The chamber’s memorandum contains a general attack on the Bill, its effect on investment and its unconstitutionality, as well as a painstakingly thorough analysis of every clause.
The chamber focuses on the following areas:
l Expropriation
Many consider the Bill’s current proposals to be for expropriation without payment of compensation. It automatically ends all “old order rights”, automatically deregisters all title deeds to old order mineral rights and requires the erstwhile holders of those rights to motivate why they should be regranted to them.
The government argues that rather than transferring mineral rights to the state, the Bill extinguishes all mineral rights, including those currently held by the state. But the Bill does not just transfer mineral rights to the state. It also gives the government the right to decide how mines should operate and what royalties it should receive.
Rather than providing continuity for existing rights holder, especially those running mining operations, the Bill requires that all make new applications for the rights they have previously held, justifying why those rights should not be given to another party.

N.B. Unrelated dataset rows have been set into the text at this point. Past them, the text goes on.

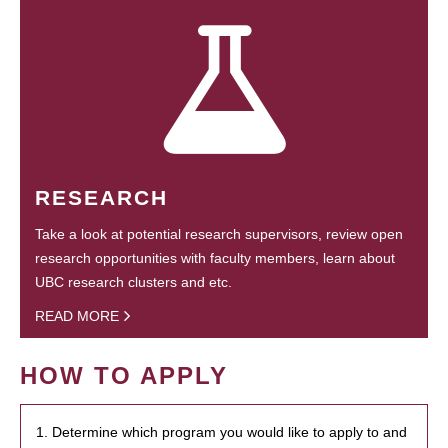
RESEARCH
Take a look at potential research supervisors, review open
research opportunities with faculty members, learn about
UBC research clusters and etc.
READ MORE
HOW TO APPLY
1. Determine which program you would like to apply to and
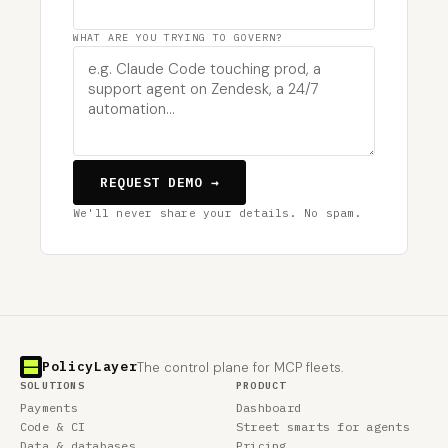
WHAT ARE YOU TRYING TO GOVERN?
REQUEST DEMO →
We'll never share your details. No spam.
PolicyLayer
The control plane for MCP fleets.
SOLUTIONS
PRODUCT
Payments
Dashboard
Code & CI
Street smarts for agents
Data & databases
Pricing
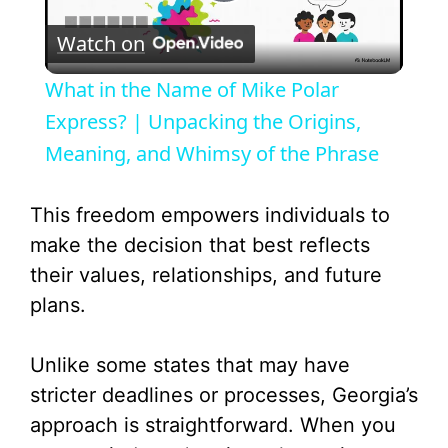
P
Watch on
l
What in the Name of Mike Polar
a
Express? | Unpacking the Origins,
Meaning, and Whimsy of the Phrase
y
This freedom empowers individuals to
V
make the decision that best reflects
their values, relationships, and future
i
plans.
d
Unlike some states that may have
stricter deadlines or processes, Georgia’s
e
approach is straightforward. When you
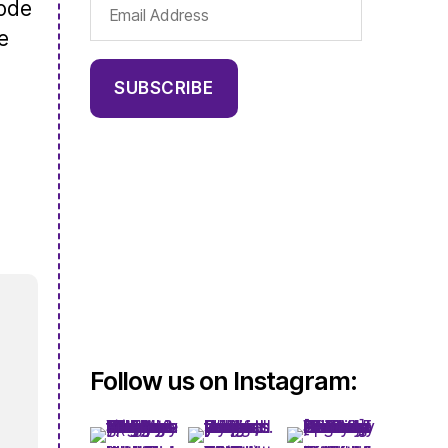
Email
sode
Address
e
SUBSCRIBE
Follow us on Instagram:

Critics argue that the Bill should rather automatically convert current prospecting and mining rights to rights under the new regime.
l Discretions
An area that receives particular criticism from the chamber and other parties is the quality and transparency of administration for which it provides.
In many areas of the Bill, decisions on the granting or suspension of mining and prospecting rights depend on ministerial discretion, while few specific or objective criteria are provided for the exercise of such discretions. The draft Bill often refers to undefined criteria, such as “suitable person”, “the national interest”, “in his or her opinion”. The vagueness of such terms, it is argued, makes it difficult to predict with any certainty how the minister is likely to make decisions. This in turn makes it extremely difficult to make investment decisions.

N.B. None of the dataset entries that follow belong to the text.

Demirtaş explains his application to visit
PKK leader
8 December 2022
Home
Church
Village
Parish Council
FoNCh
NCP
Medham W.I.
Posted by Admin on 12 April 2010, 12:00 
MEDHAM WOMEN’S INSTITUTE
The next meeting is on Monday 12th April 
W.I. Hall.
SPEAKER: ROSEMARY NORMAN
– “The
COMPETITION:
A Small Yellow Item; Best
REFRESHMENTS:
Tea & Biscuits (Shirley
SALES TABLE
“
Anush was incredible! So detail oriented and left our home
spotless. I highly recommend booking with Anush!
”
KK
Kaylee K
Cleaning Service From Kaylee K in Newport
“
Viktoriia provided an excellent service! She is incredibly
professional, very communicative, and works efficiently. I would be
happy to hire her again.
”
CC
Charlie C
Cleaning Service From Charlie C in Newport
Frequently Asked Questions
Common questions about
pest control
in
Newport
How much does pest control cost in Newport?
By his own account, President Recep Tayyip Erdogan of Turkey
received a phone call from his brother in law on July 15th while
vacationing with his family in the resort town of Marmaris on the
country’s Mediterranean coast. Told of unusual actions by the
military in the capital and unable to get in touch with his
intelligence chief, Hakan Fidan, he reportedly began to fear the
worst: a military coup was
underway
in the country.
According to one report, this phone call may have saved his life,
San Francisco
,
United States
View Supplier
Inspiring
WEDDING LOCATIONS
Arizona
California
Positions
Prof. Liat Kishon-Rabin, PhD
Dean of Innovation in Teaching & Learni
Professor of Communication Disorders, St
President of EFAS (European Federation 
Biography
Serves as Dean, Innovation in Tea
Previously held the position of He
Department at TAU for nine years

A further concern in legal circles is that clause 62 of the Bill even allows the minister to exempt applicants from any of the usual conditions needed for a successful application for a prospecting or mining right.
l Duration of mining rights
The Bill does not specify how the duration of mining rights should be decided. The only certainty is that rights will not be granted for longer than 25 years. As difficult to predict are the duration of prospecting rights, for which no minimum period is specified.

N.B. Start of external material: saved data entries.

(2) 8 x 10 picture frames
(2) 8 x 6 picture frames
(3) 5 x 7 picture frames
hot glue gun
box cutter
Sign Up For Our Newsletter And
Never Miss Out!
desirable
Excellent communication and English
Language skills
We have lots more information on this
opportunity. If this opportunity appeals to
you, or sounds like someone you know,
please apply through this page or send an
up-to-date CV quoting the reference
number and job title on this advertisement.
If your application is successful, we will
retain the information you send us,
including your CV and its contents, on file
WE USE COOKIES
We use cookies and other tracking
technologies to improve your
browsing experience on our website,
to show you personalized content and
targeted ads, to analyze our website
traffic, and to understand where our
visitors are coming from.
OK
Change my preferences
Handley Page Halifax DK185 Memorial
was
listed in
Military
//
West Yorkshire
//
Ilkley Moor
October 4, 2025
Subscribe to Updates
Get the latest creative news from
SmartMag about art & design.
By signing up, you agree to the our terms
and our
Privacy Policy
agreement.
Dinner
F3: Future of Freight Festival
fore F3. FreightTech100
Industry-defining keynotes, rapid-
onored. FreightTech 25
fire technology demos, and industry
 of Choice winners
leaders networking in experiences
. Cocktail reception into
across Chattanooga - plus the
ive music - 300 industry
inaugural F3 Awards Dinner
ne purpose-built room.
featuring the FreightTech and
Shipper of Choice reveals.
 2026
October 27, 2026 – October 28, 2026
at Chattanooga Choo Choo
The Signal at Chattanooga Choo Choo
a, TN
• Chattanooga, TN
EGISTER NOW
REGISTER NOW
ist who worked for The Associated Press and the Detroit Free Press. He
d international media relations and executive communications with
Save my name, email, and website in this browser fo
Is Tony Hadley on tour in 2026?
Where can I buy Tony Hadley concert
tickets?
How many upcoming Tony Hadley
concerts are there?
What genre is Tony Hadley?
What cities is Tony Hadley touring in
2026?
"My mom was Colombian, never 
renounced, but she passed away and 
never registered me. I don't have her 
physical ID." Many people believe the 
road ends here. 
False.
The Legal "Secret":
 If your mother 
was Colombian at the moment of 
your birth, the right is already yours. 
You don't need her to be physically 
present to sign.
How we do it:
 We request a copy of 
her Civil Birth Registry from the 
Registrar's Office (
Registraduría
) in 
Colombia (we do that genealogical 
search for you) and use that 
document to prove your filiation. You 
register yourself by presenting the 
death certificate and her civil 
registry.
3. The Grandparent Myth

The chamber also argues that much of the Bill runs foul of accepted international principles for transparent public administration. The government responds that other laws, such as the Promotion of Administrative Justice Act, guarantee transparency. But even with transparency, the draft Bill in many areas provides scant benchmarks for assessing discretionary decisions. The Bill does not explicitly provide for a right of judicial appeal.
In addition to the general provisions for mineral rights, two resource sectors receive special treatment in the Bill diamonds and oil. The Bill proposes a substantial shake-up of the regulation of the diamond sector. More importantly it proposes retaining an export duty on diamonds, which has long been criticised by De Beers.
The Bill goes even further than current legislation by allowing the government to impose an export duty even when the diamond company concerned has offered the stones to a local diamond cutting company. Diamonds are already the only mineral export to incur an export duty.
In the oil and gas sector, the Bill proposes setting up a petroleum agency under the Central Energy Fund that would have wide powers to vet, stop or intervene in the exploration and development of oil and gas reserves.